(Stored entries)
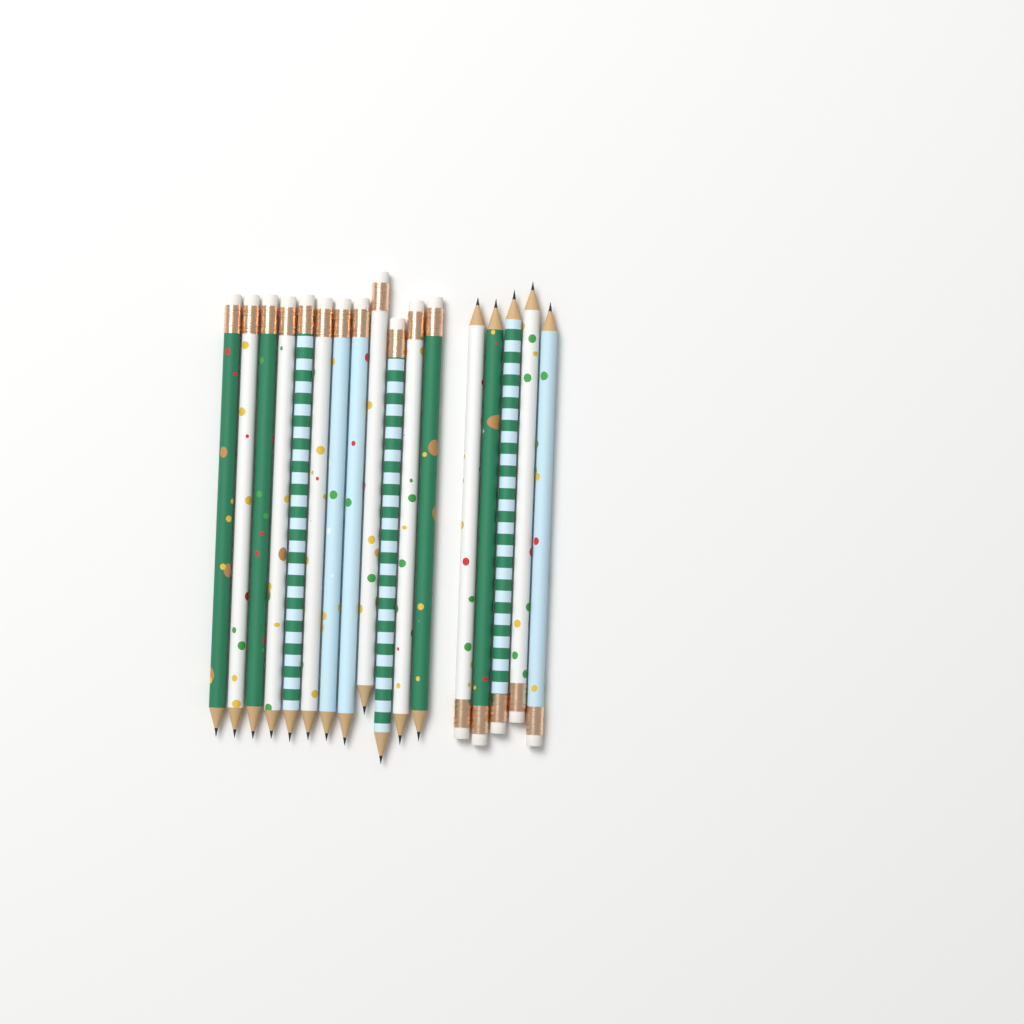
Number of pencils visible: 17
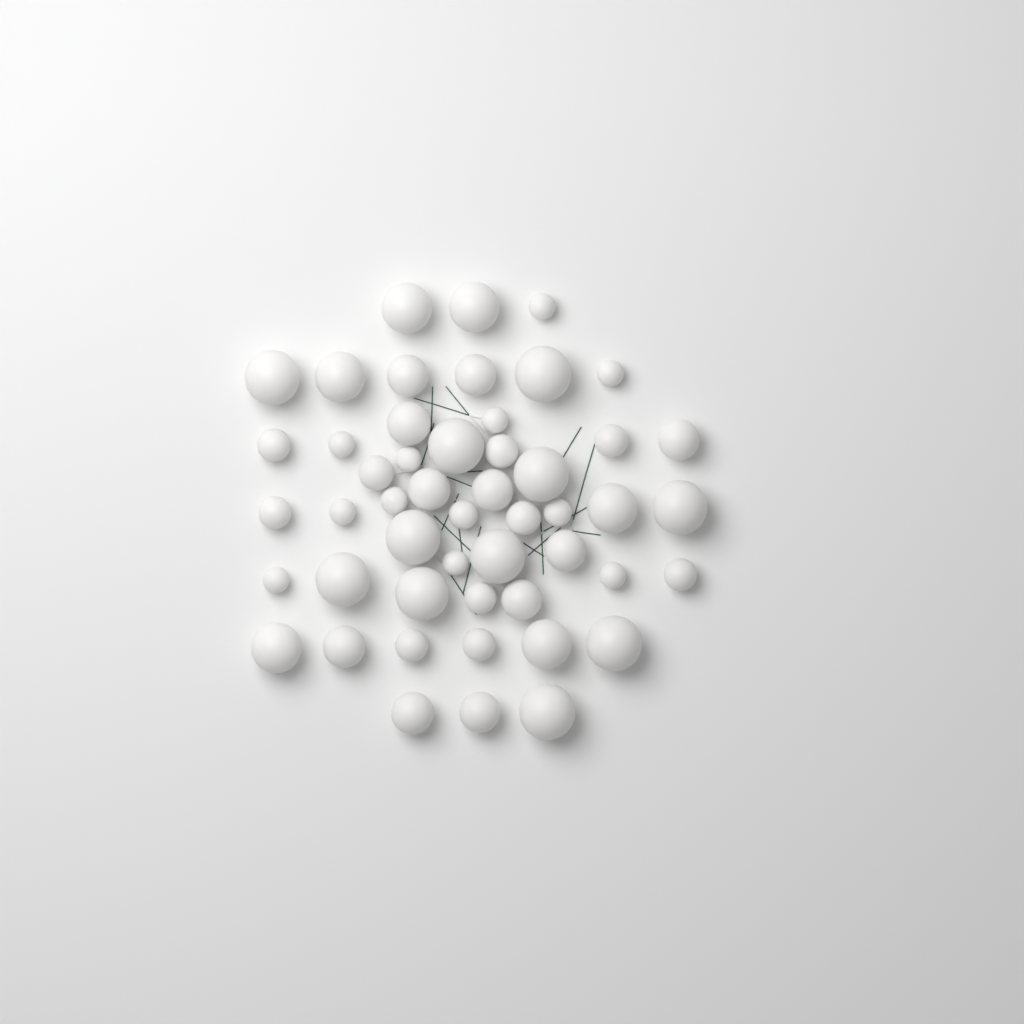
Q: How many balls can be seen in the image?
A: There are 50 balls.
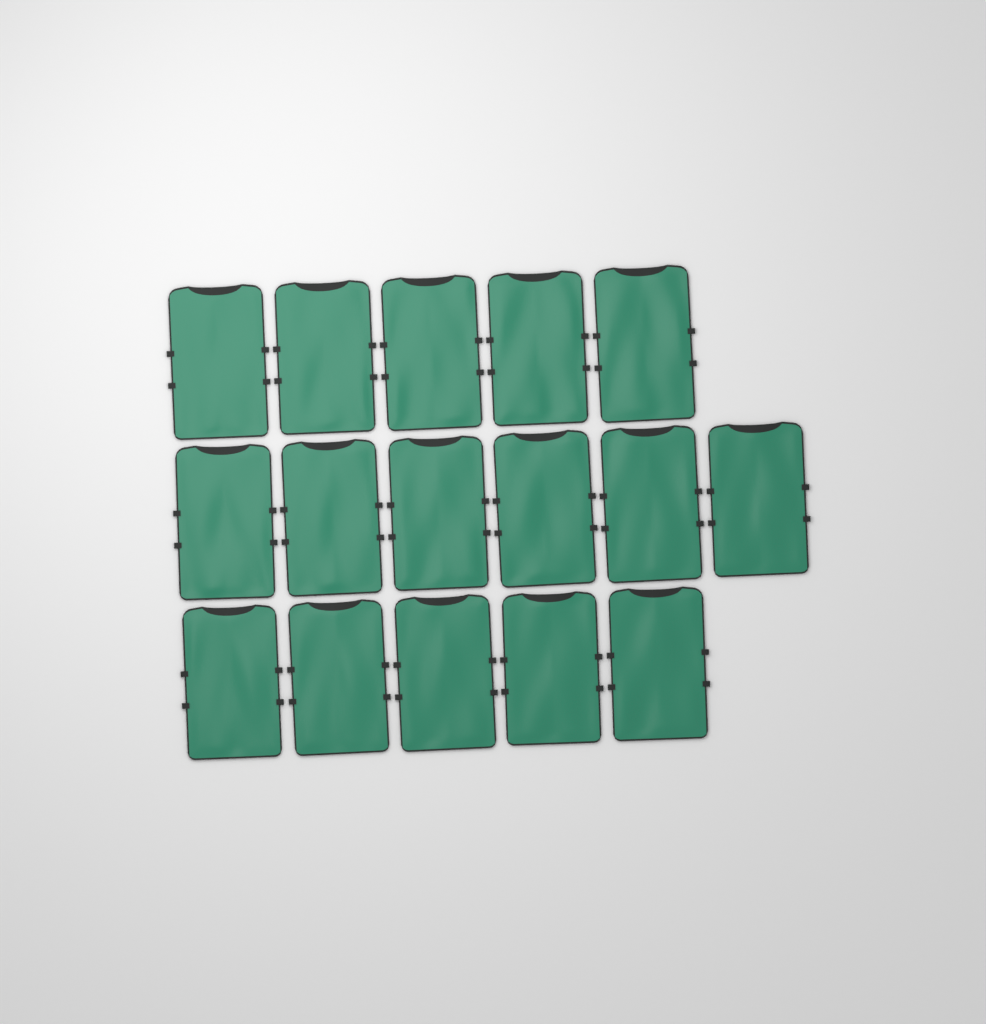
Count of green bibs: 16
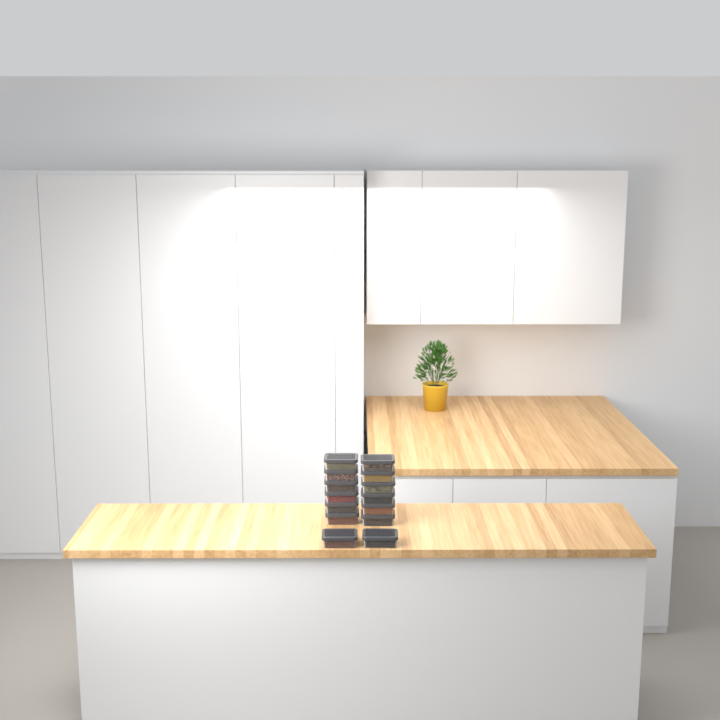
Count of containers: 14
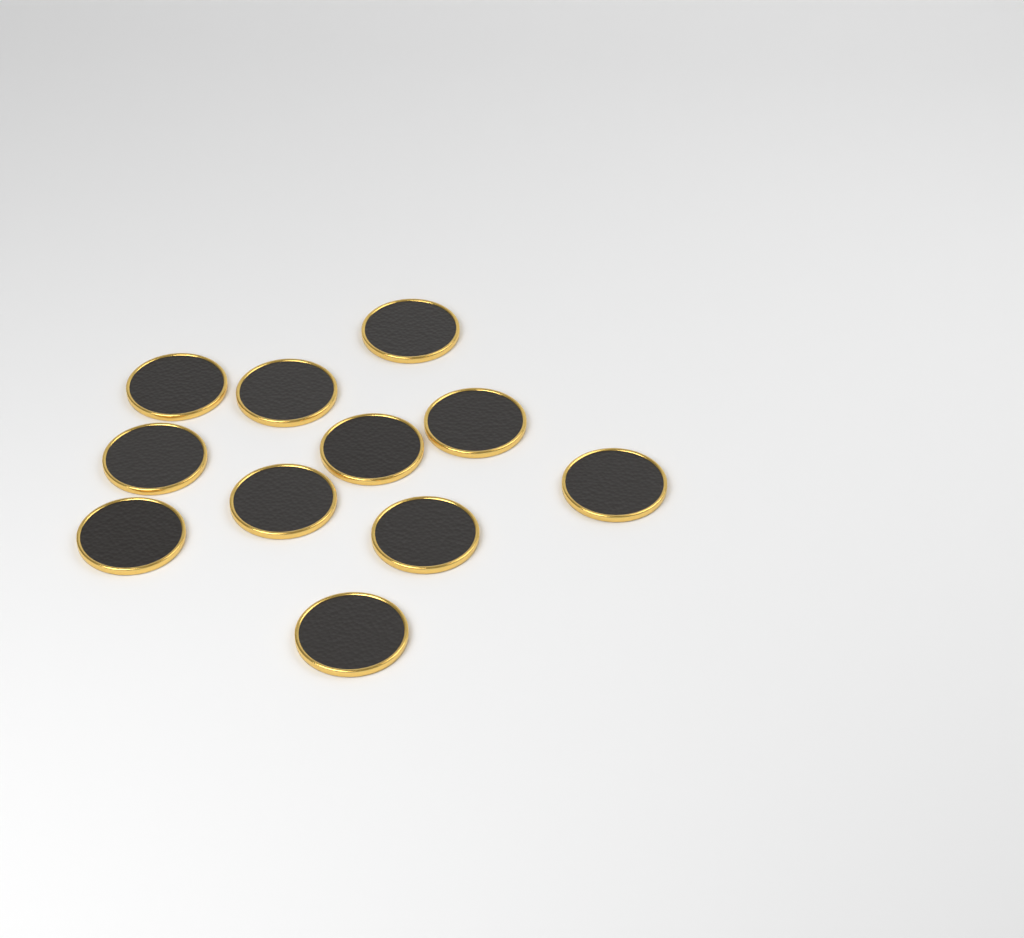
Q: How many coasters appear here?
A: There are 11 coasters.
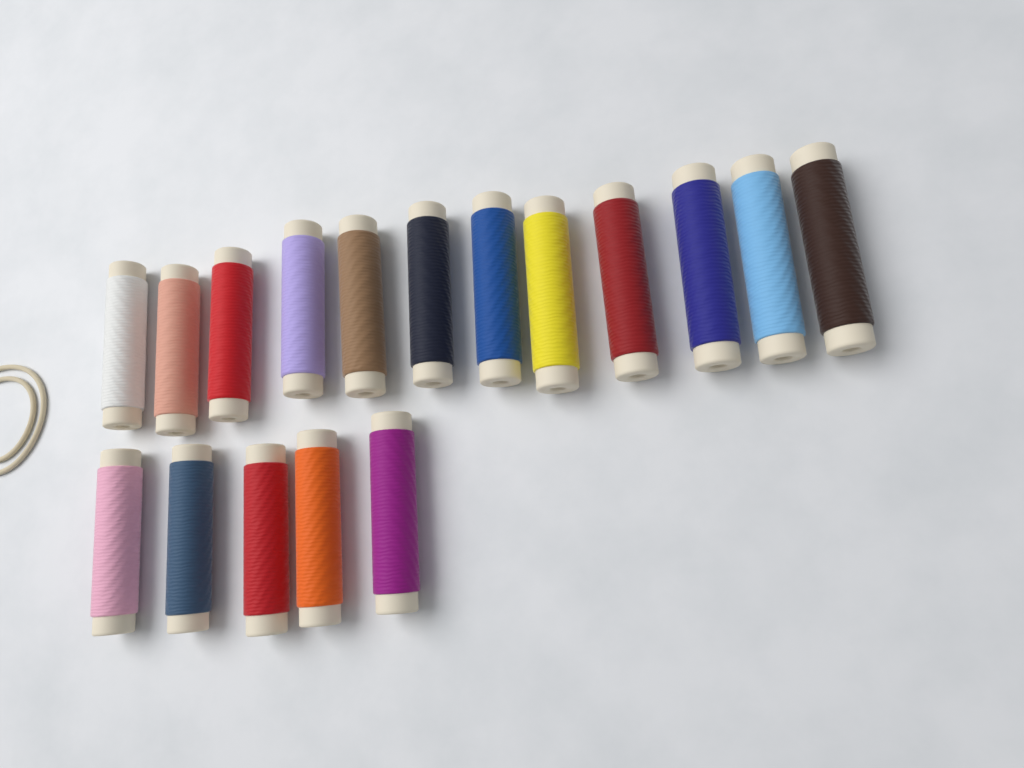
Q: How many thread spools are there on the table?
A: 17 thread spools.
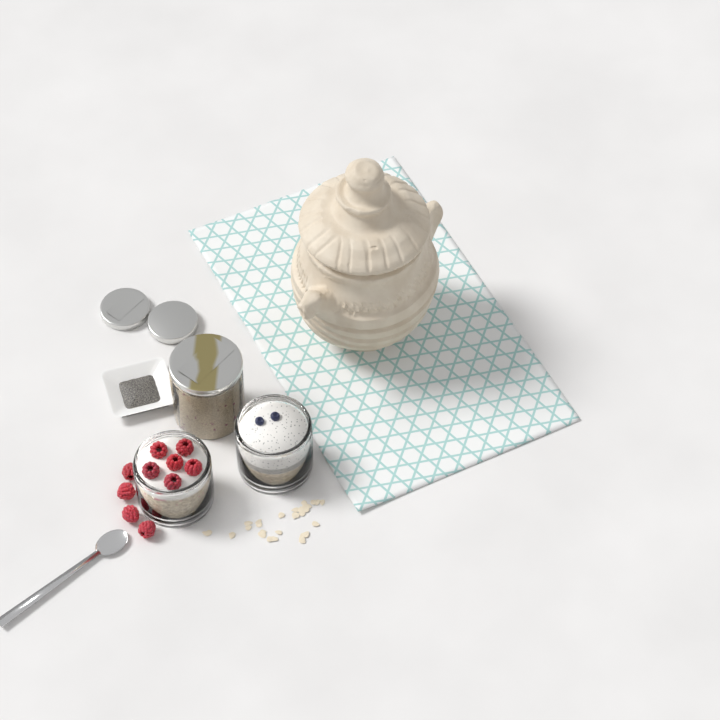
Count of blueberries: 2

• WHAT TO PRODUCE:
List every line of the entries that contains the word "thread", treating uppercase and lowercase as different.

• RESPONSE:
Q: How many thread spools are there on the table?
A: 17 thread spools.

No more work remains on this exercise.